▸ **TASK STATEMENT**
Continue the forum discussion about the coldest college campuses from its final post onward.

▸ **PROVIDED PASSAGE**
***
Frozen Campuses

Looking at colleges with an eye on the weather? Find out where the coldest campuses in the US are. https://www.collegeconfidential.com/articles/frozen-campuses/

Average January Low (F)

Carleton: 6°
Dartmouth: 7°
Colby: 7°
St. Lawrence: 7°
Macalester: 8°
Bates: 9°
Middlebury: 10°
Bowdoin: 11°
Grinnell: 11°

(Data source: Sperling’s.)

If Carleton is going to be on the list you’ve gotta add St. Olaf in the same town ;-).
One of my friends is a professor at Minnesota St. -Moorhead. He said it was going to be -35F this morning.

Good point! My primary intent, however, was simply to add some data to the “student reviews of weather” that partially informs the underlying source in the orginal post.

Isn’t Carleton off for most of January? Kinda scary that my kid’s college is on that list! And they go back early in Japan, too. Brrrr.

^^^Good point. Bowdoin is off much of January too.

Actually Carleton runs trimesters. Their winter term began on January 7 this year.

Heartbreaking: “University of Iowa Student Is Among More Than 20 Dead in Midwestern Deep Freeze”

https://nyti.ms/2Uwmb1k

University of North Dakota has to be right up there. Grand Forks is far colder than the Twin cities, and slightly colder than Fargo.

Most colleges have Fall and Spring semesters. McGill (#4 most frozen) has Fall and Winter semesters. There was a proposal to rename the Winter semester as Spring semester. It did get approval. :wink:

Yeah, this is a garbage list. You have to think it should just be a weather map overlayed with college addresses, but somehow there’s a need to spread things out and be inclusive. Hot take: no school in Iowa is colder than the schools in MN or ND. How about the MN schools all coming from the southern half of the state (including one from within the heat island.) I think we’re looking at two things: a list put together by non-STEM students, and a list of CC-acceptable schools instead of actual schools.

It’s a list put together by College Prowler, based on “student reviews of weather, average high and low temperatures during summer and winter, and average summer and winter precipitation amounts,” lifted in its entirety by The Weather Channel, then pared down by CC. So yeah, garbage list.

@StPaulDad: I’ve lived on the upper plains (North Dakota). I know what winters are like there, and recognize that all schools in that region would be colder than all others. My list simply sampled selective colleges with substantial out-of-state enrollments (and therefore was not numbered). I’d thought the data associated with these schools might be interesting to some.

That said, I removed rounding and corrected Colby:

Average January Low (F)

Carleton / St. Olaf: 5.5°
Colby: 6.3°
St. Lawrence: 6.7°
Dartmouth: 7.3°
Macalester: 7.5°
Bates: 9.3°
Middlebury: 9.8°
Bowdoin: 11.0°
Grinnell: 11.1°

@Lindagaf: Bates, in staying open for most of January, seems to offer a nice opportunity for its students to experience the full range of seasons in the upper Northeast, IMO.
***
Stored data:
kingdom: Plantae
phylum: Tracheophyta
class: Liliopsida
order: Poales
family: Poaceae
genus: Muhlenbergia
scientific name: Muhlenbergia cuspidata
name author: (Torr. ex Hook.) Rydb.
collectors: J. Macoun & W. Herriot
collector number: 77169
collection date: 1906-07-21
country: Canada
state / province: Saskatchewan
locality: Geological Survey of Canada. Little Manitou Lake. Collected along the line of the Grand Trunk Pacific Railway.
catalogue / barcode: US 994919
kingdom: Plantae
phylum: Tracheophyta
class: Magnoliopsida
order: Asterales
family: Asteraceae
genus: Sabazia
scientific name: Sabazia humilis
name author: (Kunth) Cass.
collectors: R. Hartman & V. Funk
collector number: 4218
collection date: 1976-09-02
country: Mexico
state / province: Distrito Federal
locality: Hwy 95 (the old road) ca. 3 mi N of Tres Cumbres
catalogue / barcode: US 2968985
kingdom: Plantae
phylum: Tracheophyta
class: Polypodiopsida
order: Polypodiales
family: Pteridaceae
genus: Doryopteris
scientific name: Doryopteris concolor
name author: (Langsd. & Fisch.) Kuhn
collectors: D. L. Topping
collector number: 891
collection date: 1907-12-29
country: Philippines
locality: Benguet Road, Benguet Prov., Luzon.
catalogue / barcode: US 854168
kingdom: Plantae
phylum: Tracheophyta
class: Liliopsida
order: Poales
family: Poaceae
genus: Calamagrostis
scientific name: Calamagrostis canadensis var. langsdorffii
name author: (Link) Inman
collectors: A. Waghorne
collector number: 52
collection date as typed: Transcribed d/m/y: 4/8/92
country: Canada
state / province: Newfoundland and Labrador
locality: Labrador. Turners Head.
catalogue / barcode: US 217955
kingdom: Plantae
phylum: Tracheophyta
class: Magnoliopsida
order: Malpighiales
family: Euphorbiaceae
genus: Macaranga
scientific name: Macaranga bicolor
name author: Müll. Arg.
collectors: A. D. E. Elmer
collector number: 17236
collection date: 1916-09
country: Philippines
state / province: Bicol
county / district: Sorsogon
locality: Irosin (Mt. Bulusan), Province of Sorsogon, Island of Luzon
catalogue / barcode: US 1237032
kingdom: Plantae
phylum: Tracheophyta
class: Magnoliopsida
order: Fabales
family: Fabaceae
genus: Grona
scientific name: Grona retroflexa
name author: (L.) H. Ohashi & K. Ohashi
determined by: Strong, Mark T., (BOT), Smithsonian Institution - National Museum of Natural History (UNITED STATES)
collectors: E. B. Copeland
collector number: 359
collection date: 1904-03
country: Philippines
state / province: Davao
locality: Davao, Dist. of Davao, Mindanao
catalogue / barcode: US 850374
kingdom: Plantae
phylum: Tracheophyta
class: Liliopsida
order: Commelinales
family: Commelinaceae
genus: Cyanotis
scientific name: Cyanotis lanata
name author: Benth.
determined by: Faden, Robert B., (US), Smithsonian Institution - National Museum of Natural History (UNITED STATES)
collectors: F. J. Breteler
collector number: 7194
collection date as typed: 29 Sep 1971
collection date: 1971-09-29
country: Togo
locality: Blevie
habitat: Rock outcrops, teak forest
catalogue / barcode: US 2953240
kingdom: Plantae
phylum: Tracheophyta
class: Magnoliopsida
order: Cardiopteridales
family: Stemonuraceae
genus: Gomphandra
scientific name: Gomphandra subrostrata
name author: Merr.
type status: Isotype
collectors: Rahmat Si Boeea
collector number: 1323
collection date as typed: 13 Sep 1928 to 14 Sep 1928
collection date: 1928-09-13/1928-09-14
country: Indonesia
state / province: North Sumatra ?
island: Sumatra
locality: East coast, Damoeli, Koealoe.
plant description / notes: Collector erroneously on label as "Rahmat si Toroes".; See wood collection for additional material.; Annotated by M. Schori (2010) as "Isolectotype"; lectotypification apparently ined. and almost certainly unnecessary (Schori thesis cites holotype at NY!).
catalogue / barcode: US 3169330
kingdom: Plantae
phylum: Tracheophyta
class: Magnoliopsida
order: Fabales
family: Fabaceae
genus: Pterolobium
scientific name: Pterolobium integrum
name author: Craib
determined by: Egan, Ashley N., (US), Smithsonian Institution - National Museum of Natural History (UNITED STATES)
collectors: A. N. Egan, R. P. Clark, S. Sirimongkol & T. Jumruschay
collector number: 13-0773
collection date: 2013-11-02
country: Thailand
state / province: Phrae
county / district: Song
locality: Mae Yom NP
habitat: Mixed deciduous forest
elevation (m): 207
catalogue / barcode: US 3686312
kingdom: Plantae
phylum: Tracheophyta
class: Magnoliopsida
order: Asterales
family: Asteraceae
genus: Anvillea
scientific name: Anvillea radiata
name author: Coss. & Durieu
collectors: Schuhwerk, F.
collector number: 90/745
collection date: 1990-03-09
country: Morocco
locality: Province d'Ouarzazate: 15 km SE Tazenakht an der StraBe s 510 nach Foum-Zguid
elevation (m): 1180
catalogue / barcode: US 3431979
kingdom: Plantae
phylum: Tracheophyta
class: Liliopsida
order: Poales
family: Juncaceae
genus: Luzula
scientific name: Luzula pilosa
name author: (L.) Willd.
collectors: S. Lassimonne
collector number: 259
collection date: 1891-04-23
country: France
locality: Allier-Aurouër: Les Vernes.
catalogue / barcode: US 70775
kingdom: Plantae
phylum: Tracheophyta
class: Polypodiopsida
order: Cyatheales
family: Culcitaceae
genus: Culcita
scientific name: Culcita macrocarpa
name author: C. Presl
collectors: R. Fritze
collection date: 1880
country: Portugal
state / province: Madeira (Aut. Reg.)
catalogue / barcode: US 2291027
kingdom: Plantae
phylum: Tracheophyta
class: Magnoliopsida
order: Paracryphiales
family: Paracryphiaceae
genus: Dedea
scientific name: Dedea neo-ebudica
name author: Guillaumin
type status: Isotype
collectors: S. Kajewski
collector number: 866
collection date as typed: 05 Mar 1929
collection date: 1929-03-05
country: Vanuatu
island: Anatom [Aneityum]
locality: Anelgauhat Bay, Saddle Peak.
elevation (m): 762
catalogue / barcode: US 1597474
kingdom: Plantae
***
▸ **ANSWER TO THIS TASK**
@57special: Grand Forks registers an average January low of -1.8 (F) degrees.

Oh yes, she says they all just hurry between classes and the campus is small. Meant to say January, notJapan!

Dave Berry needs to brush up on his geography.

University of Alaska Fairbanks. Average January low is -17 F.

https://www.usclimatedata.com/climate/fairbanks/alaska/united-states/usak0083

Wyoming is pretty cold because it is windy and at a high altitude. However, the students don’t think weather is an issue and wouldn’t report it on a survey as such. I’ve been there when it is 10 degrees and students are walking back from the gym in shorts and hoodies, and students ride bikes year round.

Another student dies in bitter cold, in Vermont.

https://www.burlingtonfreepress.com/story/news/2019/02/02/burlington-police-university-vermont-student-found-dead-outdoors-in-freezing-weather/2758322002/

I’m starting to think we parents have failed to teach our children how to dress for extreme weather. Their familiarity with central heating, heated automobiles, etc., leads to a false sense of what the human body can withstand. I’ve seen it in my own kids, even though I was forever lecturing them on how to dress for the weather.

@LucieTheLakie While not mentioned as a contributing cause in the article alcohol can lead to many bad decisions.

I wondered about that in both cases, @TomSrOfBoston. All the more reason to remind our kids to dress appropriately for the weather and that alcohol is not a substitute for a warm coat (it actually lowers core body temperature) while impairing judgment.

While on our cruise the past week, we talked to many people from Florida who just will not believe that anyone happily lives in Maine, ha. I told them, good, tell everyone how horrible it is so more people don’t move here.